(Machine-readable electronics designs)
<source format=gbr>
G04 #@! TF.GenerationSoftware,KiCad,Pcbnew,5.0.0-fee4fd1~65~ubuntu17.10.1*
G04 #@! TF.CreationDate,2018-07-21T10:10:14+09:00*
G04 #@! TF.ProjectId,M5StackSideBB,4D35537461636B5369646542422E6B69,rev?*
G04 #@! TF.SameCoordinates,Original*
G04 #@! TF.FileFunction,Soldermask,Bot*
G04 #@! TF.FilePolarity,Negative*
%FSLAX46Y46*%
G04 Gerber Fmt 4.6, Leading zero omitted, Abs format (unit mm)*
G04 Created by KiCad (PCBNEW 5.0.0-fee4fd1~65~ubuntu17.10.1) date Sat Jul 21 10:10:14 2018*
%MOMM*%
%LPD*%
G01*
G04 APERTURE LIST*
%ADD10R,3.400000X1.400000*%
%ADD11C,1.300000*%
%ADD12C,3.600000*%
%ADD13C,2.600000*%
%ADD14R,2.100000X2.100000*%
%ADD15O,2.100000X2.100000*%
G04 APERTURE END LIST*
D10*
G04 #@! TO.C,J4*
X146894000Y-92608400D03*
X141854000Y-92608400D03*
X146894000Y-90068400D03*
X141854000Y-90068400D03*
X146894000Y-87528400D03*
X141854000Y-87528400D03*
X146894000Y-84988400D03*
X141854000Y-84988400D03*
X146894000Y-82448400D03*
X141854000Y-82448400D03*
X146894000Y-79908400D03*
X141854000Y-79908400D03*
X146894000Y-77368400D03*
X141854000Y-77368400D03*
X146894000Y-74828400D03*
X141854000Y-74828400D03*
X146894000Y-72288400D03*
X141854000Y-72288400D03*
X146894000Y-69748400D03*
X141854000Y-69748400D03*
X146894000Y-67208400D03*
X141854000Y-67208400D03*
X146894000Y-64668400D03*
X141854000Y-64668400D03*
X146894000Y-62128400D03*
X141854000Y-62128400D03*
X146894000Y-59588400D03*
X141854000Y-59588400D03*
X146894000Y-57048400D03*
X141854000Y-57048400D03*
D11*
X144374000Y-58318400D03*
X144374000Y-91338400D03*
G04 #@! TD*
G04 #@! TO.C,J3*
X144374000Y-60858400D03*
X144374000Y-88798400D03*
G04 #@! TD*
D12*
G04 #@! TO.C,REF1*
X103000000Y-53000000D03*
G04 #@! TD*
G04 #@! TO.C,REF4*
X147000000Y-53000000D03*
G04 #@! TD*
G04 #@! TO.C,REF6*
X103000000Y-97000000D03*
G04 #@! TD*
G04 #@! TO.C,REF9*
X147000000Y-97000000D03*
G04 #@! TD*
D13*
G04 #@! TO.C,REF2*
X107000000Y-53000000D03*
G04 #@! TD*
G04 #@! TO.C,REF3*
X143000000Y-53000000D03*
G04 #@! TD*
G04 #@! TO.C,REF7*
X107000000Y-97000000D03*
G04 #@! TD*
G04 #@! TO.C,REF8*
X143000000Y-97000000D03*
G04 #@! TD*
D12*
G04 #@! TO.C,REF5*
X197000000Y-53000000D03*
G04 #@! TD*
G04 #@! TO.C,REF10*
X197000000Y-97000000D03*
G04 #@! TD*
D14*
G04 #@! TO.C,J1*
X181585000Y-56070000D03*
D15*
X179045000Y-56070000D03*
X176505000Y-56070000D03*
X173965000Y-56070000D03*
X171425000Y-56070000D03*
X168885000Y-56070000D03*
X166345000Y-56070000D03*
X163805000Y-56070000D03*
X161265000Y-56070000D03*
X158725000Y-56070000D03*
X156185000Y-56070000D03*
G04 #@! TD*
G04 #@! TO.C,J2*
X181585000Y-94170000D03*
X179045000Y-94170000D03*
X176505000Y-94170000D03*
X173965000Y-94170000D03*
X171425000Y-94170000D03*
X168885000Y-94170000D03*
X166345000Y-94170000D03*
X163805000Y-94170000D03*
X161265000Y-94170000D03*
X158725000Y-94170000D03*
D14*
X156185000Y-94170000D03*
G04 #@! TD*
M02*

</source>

---

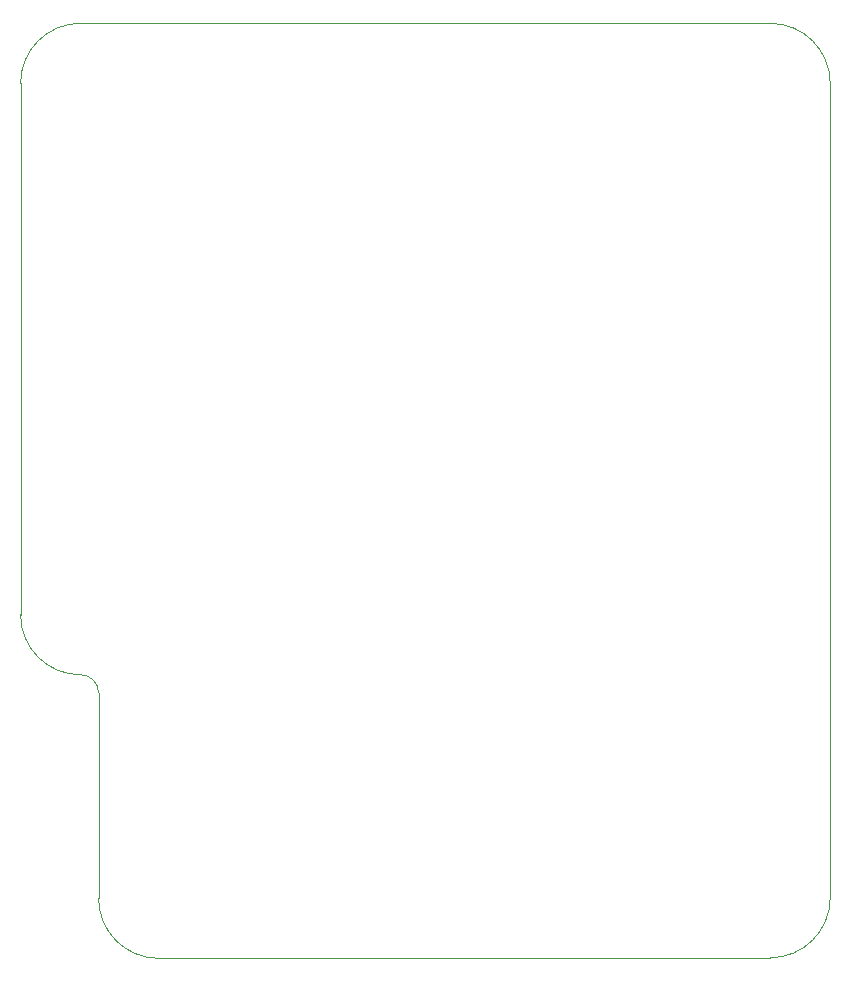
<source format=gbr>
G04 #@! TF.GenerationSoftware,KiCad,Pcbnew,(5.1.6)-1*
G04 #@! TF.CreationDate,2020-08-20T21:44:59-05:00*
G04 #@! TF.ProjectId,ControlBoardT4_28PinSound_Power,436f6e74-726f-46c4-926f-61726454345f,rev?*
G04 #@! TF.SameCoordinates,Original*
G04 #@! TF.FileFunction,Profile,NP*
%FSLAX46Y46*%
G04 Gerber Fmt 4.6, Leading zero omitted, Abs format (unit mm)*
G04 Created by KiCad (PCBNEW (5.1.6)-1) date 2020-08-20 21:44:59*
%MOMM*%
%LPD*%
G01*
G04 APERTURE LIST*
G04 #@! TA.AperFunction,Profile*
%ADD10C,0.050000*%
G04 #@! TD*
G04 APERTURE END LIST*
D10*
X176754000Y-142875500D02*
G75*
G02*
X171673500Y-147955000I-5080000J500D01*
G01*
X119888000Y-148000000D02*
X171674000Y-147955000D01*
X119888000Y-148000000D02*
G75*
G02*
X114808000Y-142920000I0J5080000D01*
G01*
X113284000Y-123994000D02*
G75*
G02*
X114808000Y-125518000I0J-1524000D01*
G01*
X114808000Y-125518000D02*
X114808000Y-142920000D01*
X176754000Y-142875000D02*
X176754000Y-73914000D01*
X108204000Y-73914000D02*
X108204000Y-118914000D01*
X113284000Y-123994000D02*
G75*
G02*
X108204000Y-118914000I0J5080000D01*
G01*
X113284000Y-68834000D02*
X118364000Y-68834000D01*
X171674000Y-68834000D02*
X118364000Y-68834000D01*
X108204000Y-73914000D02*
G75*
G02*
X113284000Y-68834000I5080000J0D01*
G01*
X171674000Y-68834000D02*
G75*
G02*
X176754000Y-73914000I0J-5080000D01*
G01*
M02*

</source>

■ **Problem requirements**
Before answering, count every line of the records that contains "CreationDate"; the answer is that number and nothing more.

■ **Answer to this problem**
2